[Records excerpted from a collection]
▬▬▬▬▬▬

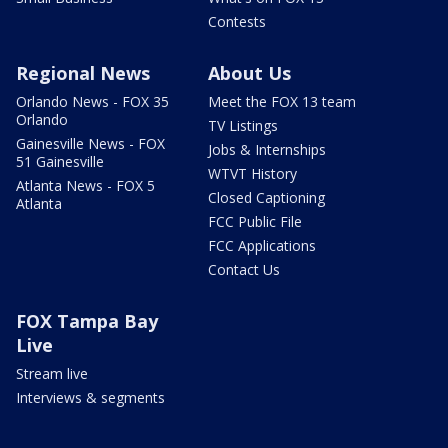
Contests
Regional News
About Us
Orlando News - FOX 35
Meet the FOX 13 team
Orlando
TV Listings
Gainesville News - FOX
Jobs & Internships
51 Gainesville
WTVT History
Atlanta News - FOX 5
Closed Captioning
Atlanta
FCC Public File
FCC Applications
Contact Us
FOX Tampa Bay
Live
Stream live
Interviews & segments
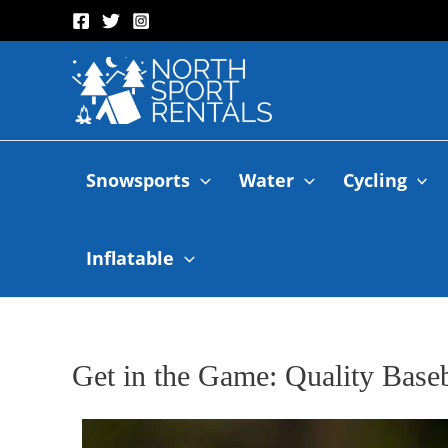
Snowsports
Water
Cycling
Inflatable
Get in the Game: Quality Base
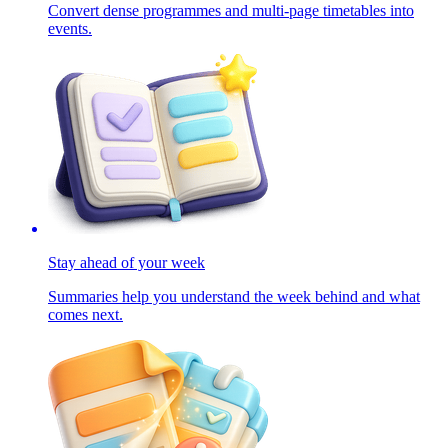
Convert dense programmes and multi-page timetables into
events.
Stay ahead of your week
Summaries help you understand the week behind and what
comes next.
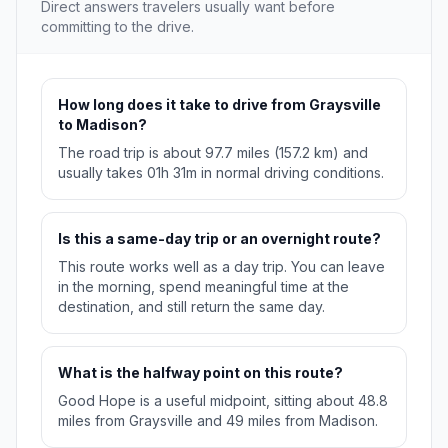
Direct answers travelers usually want before
committing to the drive.
How long does it take to drive from Graysville
to Madison?
The road trip is about 97.7 miles (157.2 km) and
usually takes 01h 31m in normal driving conditions.
Is this a same-day trip or an overnight route?
This route works well as a day trip. You can leave
in the morning, spend meaningful time at the
destination, and still return the same day.
What is the halfway point on this route?
Good Hope is a useful midpoint, sitting about 48.8
miles from Graysville and 49 miles from Madison.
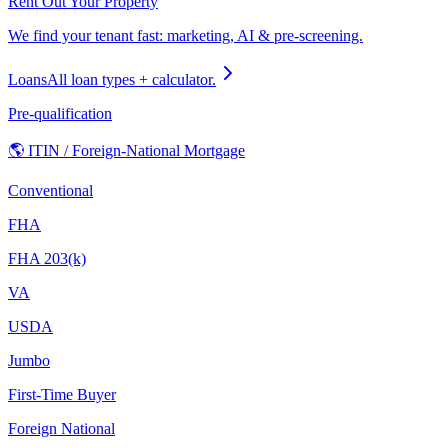
Rent Out Your Property
We find your tenant fast: marketing, AI & pre-screening.
Loans
All loan types + calculator.
Pre-qualification
🌎 ITIN / Foreign-National Mortgage
Conventional
FHA
FHA 203(k)
VA
USDA
Jumbo
First-Time Buyer
Foreign National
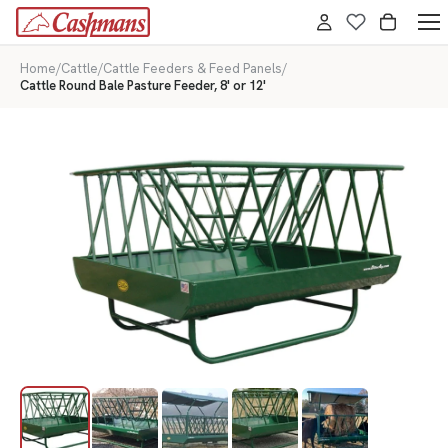
Home
/
Cattle
/
Cattle Feeders & Feed Panels
/
Cattle Round Bale Pasture Feeder, 8' or 12'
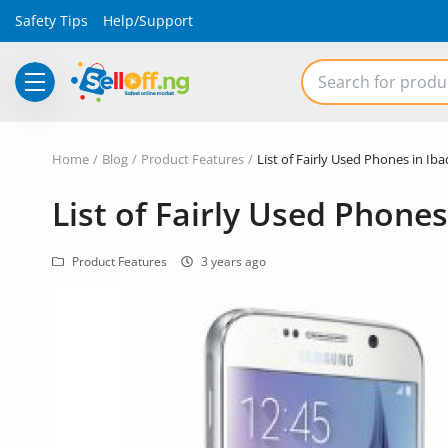
Safety Tips
Help/Support
Electronics
Home
Blog
Product Features
List of Fairly Used Phones in Iba
Vehicles
List of Fairly Used Phones
Phones and Tablets
Product Features
3 years ago
Properties
Home Appliances
Furniture
Fashion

▬▬▬▬▬▬

**Work instructions:** Rewrite the text of the data above, changing every "Product Features" to "Product Highlights" and keeping everything else the same. Leave out the pictures.

**Output below:**
Contests
Regional News
About Us
Orlando News - FOX 35
Meet the FOX 13 team
Orlando
TV Listings
Gainesville News - FOX
Jobs & Internships
51 Gainesville
WTVT History
Atlanta News - FOX 5
Closed Captioning
Atlanta
FCC Public File
FCC Applications
Contact Us
FOX Tampa Bay
Live
Stream live
Interviews & segments
Snowsports
Water
Cycling
Inflatable
Get in the Game: Quality Base
Convert dense programmes and multi-page timetables into
events.
Stay ahead of your week
Summaries help you understand the week behind and what
comes next.
Direct answers travelers usually want before
committing to the drive.
How long does it take to drive from Graysville
to Madison?
The road trip is about 97.7 miles (157.2 km) and
usually takes 01h 31m in normal driving conditions.
Is this a same-day trip or an overnight route?
This route works well as a day trip. You can leave
in the morning, spend meaningful time at the
destination, and still return the same day.
What is the halfway point on this route?
Good Hope is a useful midpoint, sitting about 48.8
miles from Graysville and 49 miles from Madison.
Rent Out Your Property
We find your tenant fast: marketing, AI & pre-screening.
Loans
All loan types + calculator.
Pre-qualification
🌎 ITIN / Foreign-National Mortgage
Conventional
FHA
FHA 203(k)
VA
USDA
Jumbo
First-Time Buyer
Foreign National
Home
/
Cattle
/
Cattle Feeders & Feed Panels
/
Cattle Round Bale Pasture Feeder, 8' or 12'
Safety Tips
Help/Support
Electronics
Home
Blog
Product Highlights
List of Fairly Used Phones in Iba
Vehicles
List of Fairly Used Phones
Phones and Tablets
Product Highlights
3 years ago
Properties
Home Appliances
Furniture
Fashion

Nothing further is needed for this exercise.